True collaboration goes beyond translation or adaptation of tools. It requires reflecting deeply on the language(s) teams will conspire and work in, how research tasks and roles are shared, and how team members address and share authority all the way through the process. Centering the process within the communities where the methodology is used, rather than simply translating or adapting approaches, is crucial. In Brazil, teams worked fully in Portuguese and in the context of the government schools conducting the research; community members surveyed families and educators and facilitated conversations based on the questions that emerged.
Recommendation 3: Create opportunities for supporting research that is not just evaluative.
For many civil society organisations and institutions, opportunities to conduct research are tied to monitoring, evaluation, and learning (MEL) activities. While MEL activities help programmes/projects identify how they are contributing to change, MEL agendas are often influenced by various stakeholders, including funders and those leading implementation. Evaluative research helps contribute to the field of international education, but research outside of an evaluative framework allows teams to examine questions bigger than a project/programme and to contribute to general knowledge and social change efforts.

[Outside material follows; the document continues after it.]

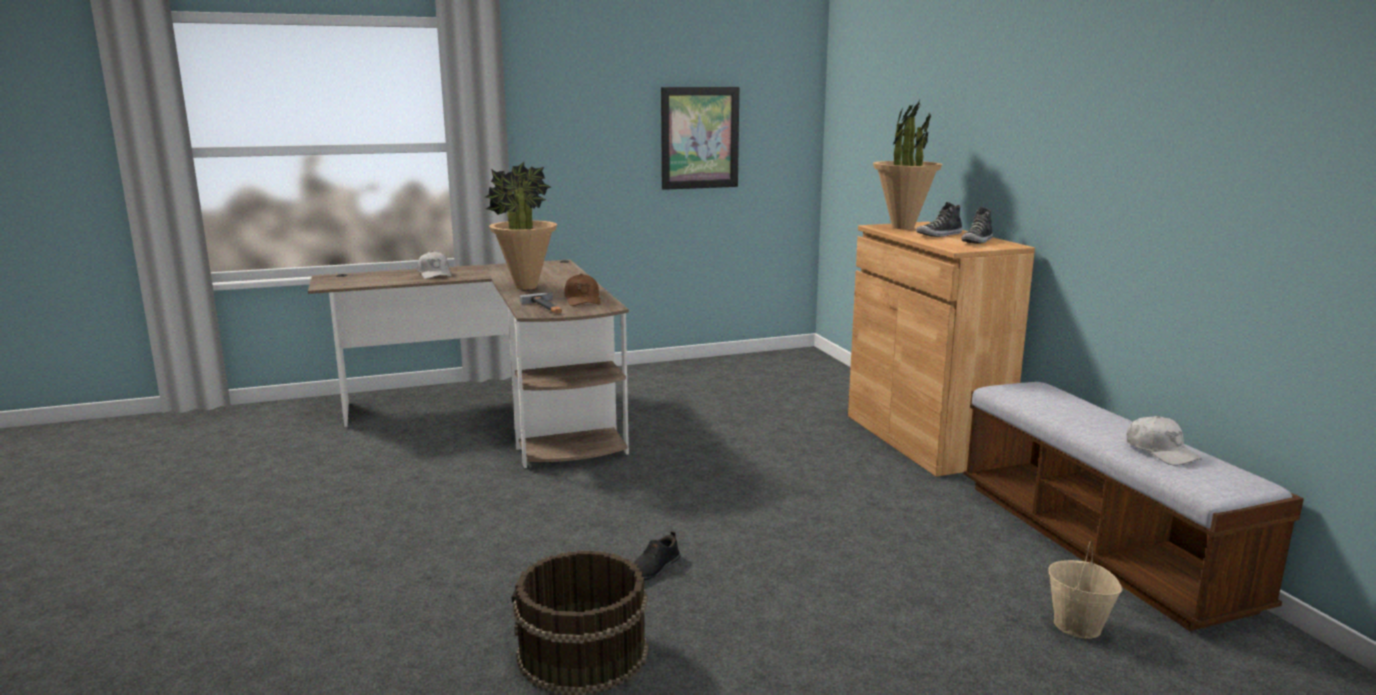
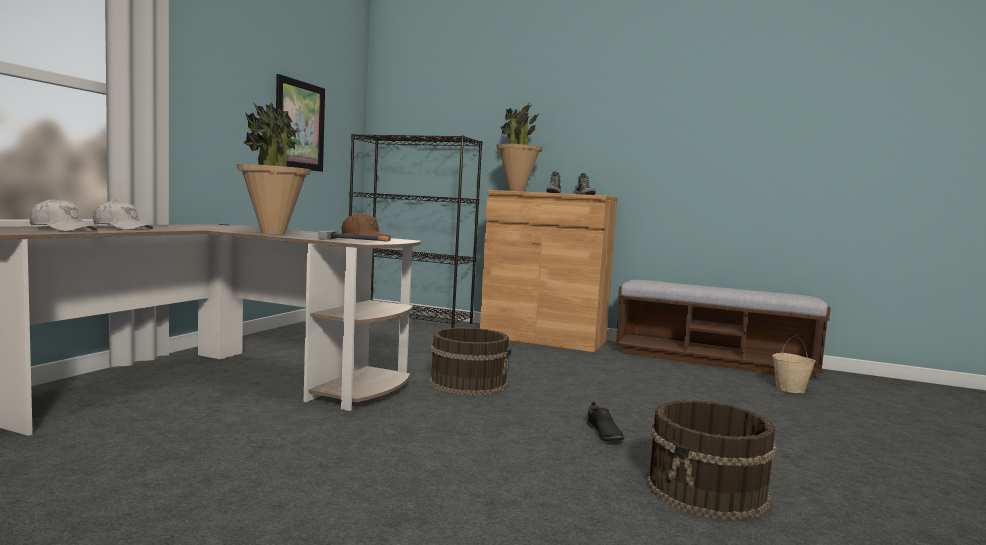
camera: 50 degrees left, 10 degrees down
white cap [1127,416,1202,466] -> white cap moved to [29,198,97,231]
none -> black bookcase [349,134,483,328]
none -> brown bucket [429,327,511,396]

Recommendation 4: Position youth as essential, not only potential, partners.
One critique of educational research is that it too often does not meaningfully include and centre youth perspectives. Youth are positioned as subjects and objects of research rather than as co-researchers. In the teams that conducted research with students, one consideration was how non-youth researchers can work together with youth to bring different expertise and ways of knowing to the process. One pressing question was how to not only involve youth in the research, but actually create youth-centered research.
Recommendation 5: Call out outspoken and unspoken rules, norms, and ways of working, both epistemological and practical.
Research methodologies and practice have embedded ways of working, even if they are not explicitly acknowledged. For example, when teams in Sierra Leone started their school-based research, they questioned why families needed to physically come to schools for focus group discussions as was the norm among other sites. They decided to meet with families in market and community spaces closer to where students live because they recognised that nearly half of caregivers had never been to school and were not often at ease in school settings or able to reach schools. As researcher Foday Kalokoh reiterated, “Schools do not stand by themselves, they belong to the community, they are the community.” As such, community-driven research must be centred around where families live and feel most comfortable.
Recommendation 6: Share research in different ways with diverse audiences.
Although the dissemination of research with a wide audience is an important principle, too often it is not carried out in practice. All of the teams in this collaboration have been considering how to better share data with families and how to make data relatable, digestible, and understandable. They have thought about how research findings can live in different formats like radio programmes, short videos, infographics, and other formats that can be disseminated through social media groups, text messages, and beyond.
Addressing power dynamics in collaborative research
In the field of international development and comparative and international education, there is a deep history of using extractive methodologies and practices to study educational systems and communities, especially those in the Global South, with insufficient attention paid to disrupting power dynamics. Calls to decolonise curriculum and decolonise research have brought to light historical power dynamics and inequities in international agendas and practices. Conducting collaborative research with communities and institutions from diverse geographies, cultures, and languages requires addressing power dynamics and inequities as well as collectively formulating research objectives, methodologies, and processes along the way.